[Date Prev][Date Next] [Thread Prev][Thread Next] [Date Index] [Thread Index]

Re: Seg 11 in GCC



The manifestation of memory problems can easily be a function of usage
patterns.  If you change your usage, then a trouble-free process may
show error messages, or a problematic process may suddenly work.  That
does not remove the possibility of a memory problem.

Note that a bad simm may only show up bad if a particular pattern
happens to show up in certain of its bits.  Also note that there are
some (from a surface-perspective) non-deterministic interactions between
a machine's RAM, and its virtual memory system.  If you have a page in
RAM during one compile, and a page in swap during another, the error
could conceivably show up in the first, but not the second.
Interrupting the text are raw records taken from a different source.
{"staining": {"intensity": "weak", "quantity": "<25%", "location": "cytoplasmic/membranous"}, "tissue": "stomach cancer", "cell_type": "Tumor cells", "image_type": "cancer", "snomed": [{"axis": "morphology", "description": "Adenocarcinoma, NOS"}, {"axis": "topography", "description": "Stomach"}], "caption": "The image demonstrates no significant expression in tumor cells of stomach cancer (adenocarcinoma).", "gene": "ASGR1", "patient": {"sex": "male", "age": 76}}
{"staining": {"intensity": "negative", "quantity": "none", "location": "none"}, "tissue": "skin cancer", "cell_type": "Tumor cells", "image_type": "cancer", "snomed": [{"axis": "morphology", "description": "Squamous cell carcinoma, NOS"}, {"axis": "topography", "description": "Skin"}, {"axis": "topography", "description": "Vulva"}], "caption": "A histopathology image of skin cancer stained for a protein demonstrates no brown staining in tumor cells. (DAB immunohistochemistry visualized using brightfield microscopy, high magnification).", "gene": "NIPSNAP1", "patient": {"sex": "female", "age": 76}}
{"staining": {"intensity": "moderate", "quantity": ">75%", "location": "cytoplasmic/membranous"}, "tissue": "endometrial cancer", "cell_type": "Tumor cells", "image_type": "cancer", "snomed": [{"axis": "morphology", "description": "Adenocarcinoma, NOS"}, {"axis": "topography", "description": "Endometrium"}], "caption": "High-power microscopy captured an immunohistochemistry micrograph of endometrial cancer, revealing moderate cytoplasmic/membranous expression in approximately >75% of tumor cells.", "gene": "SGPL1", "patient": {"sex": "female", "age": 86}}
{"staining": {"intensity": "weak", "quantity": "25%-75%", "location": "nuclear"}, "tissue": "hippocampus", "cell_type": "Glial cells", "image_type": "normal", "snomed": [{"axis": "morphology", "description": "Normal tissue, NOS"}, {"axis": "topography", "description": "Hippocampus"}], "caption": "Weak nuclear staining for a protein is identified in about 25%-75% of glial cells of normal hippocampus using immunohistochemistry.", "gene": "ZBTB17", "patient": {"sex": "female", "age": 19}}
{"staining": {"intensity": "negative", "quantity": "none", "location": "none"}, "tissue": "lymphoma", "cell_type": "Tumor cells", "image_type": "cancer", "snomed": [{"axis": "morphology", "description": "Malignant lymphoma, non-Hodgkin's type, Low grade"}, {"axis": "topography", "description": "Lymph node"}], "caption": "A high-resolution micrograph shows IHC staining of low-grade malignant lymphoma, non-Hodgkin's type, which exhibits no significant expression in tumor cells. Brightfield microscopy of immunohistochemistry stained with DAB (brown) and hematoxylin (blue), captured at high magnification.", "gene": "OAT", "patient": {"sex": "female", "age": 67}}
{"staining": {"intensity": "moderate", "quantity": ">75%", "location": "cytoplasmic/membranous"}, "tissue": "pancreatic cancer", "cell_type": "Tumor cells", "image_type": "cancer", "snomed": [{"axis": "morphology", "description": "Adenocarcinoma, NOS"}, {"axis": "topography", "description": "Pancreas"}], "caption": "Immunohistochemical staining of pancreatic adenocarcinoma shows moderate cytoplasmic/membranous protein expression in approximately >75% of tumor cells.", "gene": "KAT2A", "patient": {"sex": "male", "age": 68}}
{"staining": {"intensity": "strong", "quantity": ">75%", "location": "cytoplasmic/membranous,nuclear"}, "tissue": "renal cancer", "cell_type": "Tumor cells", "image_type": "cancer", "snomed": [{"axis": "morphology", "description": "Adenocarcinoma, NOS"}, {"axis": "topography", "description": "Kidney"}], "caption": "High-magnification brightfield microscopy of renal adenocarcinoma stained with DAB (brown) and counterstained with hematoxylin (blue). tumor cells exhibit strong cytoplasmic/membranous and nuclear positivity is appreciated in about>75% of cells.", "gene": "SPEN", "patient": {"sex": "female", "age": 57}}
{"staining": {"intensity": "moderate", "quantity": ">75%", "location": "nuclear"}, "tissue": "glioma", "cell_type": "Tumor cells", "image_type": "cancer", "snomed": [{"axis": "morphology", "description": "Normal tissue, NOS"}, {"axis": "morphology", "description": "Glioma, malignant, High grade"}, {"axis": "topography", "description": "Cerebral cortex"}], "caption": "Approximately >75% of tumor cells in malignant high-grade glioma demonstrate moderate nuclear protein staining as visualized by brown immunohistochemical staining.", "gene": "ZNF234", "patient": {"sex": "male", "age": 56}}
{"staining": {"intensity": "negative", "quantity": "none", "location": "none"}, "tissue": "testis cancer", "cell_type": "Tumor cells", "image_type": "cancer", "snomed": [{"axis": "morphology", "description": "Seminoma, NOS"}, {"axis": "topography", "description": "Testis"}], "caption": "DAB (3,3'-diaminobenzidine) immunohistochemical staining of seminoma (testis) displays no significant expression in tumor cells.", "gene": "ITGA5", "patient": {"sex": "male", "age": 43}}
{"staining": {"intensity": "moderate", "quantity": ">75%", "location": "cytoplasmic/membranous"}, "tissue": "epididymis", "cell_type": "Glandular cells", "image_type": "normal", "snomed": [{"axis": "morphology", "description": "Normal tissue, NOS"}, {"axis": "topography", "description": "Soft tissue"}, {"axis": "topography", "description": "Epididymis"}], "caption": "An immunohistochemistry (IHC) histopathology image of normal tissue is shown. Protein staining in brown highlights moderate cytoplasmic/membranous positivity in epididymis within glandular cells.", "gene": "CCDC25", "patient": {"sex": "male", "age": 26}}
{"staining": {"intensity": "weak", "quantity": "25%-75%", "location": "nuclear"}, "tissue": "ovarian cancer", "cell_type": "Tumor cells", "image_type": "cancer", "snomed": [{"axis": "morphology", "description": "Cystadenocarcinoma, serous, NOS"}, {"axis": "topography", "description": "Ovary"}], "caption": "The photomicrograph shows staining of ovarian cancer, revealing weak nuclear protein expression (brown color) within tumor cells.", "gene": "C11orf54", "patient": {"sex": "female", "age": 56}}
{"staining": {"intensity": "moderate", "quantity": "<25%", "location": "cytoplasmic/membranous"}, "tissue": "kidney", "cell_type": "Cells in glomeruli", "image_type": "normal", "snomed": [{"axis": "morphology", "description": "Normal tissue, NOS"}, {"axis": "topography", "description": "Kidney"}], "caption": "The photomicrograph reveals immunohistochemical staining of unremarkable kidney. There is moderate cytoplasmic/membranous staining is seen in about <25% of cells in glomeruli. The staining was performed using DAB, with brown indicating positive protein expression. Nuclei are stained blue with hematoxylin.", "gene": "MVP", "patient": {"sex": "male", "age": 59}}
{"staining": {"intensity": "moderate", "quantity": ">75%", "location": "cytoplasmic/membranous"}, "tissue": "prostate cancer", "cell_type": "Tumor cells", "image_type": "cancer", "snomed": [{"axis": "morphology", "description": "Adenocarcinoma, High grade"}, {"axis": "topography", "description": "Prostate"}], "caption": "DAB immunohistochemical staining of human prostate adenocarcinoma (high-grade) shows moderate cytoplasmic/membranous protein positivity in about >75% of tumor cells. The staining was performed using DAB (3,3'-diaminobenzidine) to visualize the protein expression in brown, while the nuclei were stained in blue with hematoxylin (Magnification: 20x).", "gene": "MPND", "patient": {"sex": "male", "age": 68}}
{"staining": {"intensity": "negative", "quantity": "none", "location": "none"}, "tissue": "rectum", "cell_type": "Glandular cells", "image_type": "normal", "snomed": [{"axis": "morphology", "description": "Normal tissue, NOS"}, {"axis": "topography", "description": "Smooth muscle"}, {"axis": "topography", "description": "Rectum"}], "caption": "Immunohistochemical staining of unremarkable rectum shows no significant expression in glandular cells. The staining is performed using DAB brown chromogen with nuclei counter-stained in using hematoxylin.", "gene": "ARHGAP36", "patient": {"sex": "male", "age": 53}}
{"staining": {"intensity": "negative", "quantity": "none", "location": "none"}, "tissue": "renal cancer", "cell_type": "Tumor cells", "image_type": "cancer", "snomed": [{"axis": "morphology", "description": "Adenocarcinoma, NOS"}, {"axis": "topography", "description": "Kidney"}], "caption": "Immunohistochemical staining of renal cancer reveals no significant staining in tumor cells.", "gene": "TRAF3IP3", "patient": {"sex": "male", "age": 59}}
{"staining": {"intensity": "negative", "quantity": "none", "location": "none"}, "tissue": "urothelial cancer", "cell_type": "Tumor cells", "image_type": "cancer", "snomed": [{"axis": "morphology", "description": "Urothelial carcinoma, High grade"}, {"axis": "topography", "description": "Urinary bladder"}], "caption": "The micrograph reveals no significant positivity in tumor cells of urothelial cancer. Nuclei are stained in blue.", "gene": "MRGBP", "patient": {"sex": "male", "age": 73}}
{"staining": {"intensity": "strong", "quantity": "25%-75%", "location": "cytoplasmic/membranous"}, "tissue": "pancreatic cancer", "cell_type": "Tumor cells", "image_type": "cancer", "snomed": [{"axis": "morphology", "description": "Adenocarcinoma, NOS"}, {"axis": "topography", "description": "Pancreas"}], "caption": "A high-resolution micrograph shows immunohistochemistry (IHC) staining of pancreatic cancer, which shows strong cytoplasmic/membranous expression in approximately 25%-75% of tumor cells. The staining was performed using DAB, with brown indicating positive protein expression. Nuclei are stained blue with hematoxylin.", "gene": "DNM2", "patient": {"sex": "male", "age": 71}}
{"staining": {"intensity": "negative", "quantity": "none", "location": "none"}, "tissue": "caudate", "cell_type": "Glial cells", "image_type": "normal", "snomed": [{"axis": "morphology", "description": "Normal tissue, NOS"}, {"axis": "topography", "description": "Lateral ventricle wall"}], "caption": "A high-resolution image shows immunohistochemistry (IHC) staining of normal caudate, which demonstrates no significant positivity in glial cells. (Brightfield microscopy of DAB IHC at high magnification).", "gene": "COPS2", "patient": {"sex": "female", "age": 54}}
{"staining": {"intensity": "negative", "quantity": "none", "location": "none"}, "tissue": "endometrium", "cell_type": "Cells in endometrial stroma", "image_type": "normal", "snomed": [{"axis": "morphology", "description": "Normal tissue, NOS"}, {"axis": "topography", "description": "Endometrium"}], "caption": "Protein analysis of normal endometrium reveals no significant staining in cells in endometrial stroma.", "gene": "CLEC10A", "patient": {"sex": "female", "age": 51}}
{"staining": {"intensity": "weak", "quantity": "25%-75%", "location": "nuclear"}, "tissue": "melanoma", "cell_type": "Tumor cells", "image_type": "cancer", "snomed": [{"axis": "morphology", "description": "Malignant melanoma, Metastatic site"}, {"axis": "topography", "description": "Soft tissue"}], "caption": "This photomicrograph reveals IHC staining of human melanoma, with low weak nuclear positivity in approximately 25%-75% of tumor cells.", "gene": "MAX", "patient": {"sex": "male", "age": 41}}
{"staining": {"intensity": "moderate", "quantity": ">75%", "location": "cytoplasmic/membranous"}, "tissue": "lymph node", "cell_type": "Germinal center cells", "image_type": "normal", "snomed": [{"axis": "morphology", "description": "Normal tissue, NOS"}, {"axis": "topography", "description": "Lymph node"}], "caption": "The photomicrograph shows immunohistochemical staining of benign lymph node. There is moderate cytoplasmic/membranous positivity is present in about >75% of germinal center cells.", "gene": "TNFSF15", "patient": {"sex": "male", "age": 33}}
That's not to say that the signal 11 problem is definitely hardware -
I've seen no argument compelling enough to make me conclude 100% either
way, hardware or software.  Bad RAM does seem to be the stronger
hypothesis, IMO, tho.

Michael Alan Dorman wrote:
> 
> In message <[🔎] m0u2NcT-00063bC@mongo.pixar.com>, Bruce Perens writes:
> >From: Glenn Bily <gb2187@wcuvax1.wcu.edu>
> >> I have a hard time believing that RAM goes bad as much as you guys/gals
> >> claim. Nor do I really believe this would happen with modern machines.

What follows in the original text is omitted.